The next day, early in the morning, I was woken up by the chanting of sacred hymns by the priest. He was holding an egg each in the both hands. The egg in the left hand was marked with black carbon soot. The chanting continued for few minutes. In this way the priest made enquiries of two groups of spirits, in the world of spirits, which he suspect was causing the trouble. After the chanting was over, the eggs were boiled in water. The priest took out the eggs after sometime, cut eggs in middle and started looking for signs in the yolk which give him the idea who was causing the trouble.

The priest lit up and smiled after seeing the sign in the egg marked with carbon soot. “Just as I had suspected” he said. “Now everything is going to be alright” he continued. “Two full grown hens and a cock are required for the rite.” Then he asked Papa to arrange some bamboo for the preparation of altar. Announcing that the rite will be started by 10 this morning, he left the house.

Papa too left for bamboo garden. Just as Mama and I were sitting by the fireplace an old man entered the room. He was Aku Tani, a nice old man –he was very fond of children. I could see he had fallen somewhere or had a fight with his wife the last night for a bandage was tied round his head and there were some wounds on his face as well. Mama made him sit by the other side of the fireplace. She offered him a mug of rice beer. “What happened to your head and face? Fallen somewhere or what?” she asked him.

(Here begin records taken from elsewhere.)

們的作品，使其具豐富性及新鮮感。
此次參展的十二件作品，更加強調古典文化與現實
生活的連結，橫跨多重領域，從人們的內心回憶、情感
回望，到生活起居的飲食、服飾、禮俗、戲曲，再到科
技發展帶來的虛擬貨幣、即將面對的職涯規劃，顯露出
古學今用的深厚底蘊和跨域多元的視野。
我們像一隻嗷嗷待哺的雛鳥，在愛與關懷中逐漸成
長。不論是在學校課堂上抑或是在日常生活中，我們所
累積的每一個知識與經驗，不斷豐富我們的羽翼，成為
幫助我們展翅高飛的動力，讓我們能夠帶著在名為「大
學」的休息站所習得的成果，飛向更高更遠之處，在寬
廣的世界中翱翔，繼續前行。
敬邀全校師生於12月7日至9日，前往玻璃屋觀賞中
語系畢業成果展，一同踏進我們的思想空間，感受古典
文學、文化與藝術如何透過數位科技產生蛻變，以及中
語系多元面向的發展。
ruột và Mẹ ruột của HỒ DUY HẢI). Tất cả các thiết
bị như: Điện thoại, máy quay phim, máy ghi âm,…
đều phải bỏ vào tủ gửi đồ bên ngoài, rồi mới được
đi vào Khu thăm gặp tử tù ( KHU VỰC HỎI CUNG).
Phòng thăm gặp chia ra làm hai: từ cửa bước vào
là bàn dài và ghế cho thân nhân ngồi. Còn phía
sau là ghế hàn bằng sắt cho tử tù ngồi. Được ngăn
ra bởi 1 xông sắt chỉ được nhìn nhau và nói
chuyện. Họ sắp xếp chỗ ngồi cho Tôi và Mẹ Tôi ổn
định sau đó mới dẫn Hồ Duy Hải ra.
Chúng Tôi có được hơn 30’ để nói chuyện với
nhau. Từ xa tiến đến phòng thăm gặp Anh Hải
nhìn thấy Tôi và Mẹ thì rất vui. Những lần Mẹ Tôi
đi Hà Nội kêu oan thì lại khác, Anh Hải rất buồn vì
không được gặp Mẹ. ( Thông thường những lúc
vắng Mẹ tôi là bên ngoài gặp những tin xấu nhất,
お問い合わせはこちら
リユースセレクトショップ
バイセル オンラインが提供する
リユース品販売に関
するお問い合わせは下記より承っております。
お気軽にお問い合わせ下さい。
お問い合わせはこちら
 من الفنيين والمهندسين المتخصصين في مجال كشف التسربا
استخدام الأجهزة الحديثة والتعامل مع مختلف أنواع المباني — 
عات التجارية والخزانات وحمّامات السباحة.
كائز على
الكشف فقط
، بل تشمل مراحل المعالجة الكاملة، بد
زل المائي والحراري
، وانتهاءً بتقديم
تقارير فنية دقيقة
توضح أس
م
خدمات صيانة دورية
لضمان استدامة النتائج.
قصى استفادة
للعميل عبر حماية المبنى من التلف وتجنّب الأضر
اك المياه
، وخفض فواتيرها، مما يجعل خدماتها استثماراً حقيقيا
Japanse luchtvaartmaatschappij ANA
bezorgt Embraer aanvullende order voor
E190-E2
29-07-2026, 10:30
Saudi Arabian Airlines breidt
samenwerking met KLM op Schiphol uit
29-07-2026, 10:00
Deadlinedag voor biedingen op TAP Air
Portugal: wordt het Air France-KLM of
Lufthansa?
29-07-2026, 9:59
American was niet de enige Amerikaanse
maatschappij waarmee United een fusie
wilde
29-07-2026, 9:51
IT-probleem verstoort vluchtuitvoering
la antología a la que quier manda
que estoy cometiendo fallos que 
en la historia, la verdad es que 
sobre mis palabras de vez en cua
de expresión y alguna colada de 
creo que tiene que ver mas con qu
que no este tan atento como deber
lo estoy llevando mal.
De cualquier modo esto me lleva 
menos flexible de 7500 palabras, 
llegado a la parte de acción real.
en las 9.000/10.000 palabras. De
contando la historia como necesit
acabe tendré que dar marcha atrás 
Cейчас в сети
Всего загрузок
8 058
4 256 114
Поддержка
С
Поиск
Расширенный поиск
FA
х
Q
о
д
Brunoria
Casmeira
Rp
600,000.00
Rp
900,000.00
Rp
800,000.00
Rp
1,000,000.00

“No. It was that rascal boy” he said. “Last night there was no power supply, so I went out in the moonlight wearing black woolen shawl of mine. I walked around for a while and sat down in the roadside, leaning against a lamp post. Just then I saw a young boy passing by me, singing loudly. I yelled out to him and asked him to sing a song for me. Do you know what he did? He showered at me with stones and rock pieces and ran away.” Now he took a long sip of the rice beer and looked at me suspiciously. “He was of his age -8, 9 years may be.”

“You don’t mean it was Obing?” Mama said interrupting him in middle.

“No,” he said, still looking at me –looking up and down. “It was dark and foggy out there. I could not see the face clearly. If I find him, that rascal boy, I’ll break his hands and cut his ears and put them into his mouth.”

As the old man went away, Mama looked at my blushed face and smiled. It was so embarrassing; I had mistaken that good old man to be the king of ghosts and wounded him so badly. “What about the rite, the hens and the cock?” I asked Mama.

“It’s alright.” She patted on my back and said. “We can’t do anything now.”